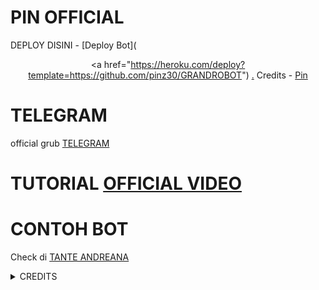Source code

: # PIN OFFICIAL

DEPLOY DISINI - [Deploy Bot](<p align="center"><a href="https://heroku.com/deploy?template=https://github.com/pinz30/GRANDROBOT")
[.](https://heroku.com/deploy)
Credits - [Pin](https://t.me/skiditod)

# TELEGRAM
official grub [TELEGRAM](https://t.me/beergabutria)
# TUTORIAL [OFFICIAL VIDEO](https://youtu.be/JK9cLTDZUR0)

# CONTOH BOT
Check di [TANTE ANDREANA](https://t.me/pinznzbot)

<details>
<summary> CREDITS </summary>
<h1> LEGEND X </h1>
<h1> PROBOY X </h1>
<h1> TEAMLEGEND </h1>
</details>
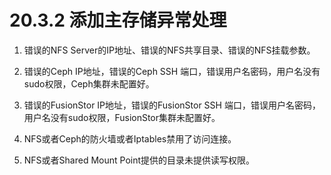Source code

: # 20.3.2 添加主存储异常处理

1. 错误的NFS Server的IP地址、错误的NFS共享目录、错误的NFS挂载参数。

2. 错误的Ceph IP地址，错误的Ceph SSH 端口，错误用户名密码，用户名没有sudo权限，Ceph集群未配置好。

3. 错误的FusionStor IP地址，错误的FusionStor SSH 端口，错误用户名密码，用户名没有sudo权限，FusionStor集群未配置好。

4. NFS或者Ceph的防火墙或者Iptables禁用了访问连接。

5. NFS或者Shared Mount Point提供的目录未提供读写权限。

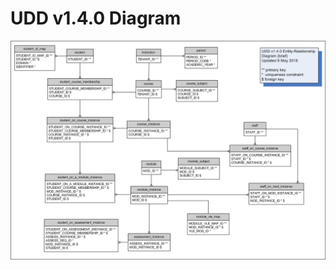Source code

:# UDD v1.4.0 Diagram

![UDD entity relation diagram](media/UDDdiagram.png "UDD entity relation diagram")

************

> [Exercise directions]: Lines from the one that contains "3. 错误的FusionStor IP地址，错误的FusionStor" to the final line of the material are the whole answer. Reproduce them word for word and skip the pictures.

> [Answer]:
3. 错误的FusionStor IP地址，错误的FusionStor SSH 端口，错误用户名密码，用户名没有sudo权限，FusionStor集群未配置好。

4. NFS或者Ceph的防火墙或者Iptables禁用了访问连接。

5. NFS或者Shared Mount Point提供的目录未提供读写权限。

Source code

:# UDD v1.4.0 Diagram

![UDD entity relation diagram](media/UDDdiagram.png "UDD entity relation diagram")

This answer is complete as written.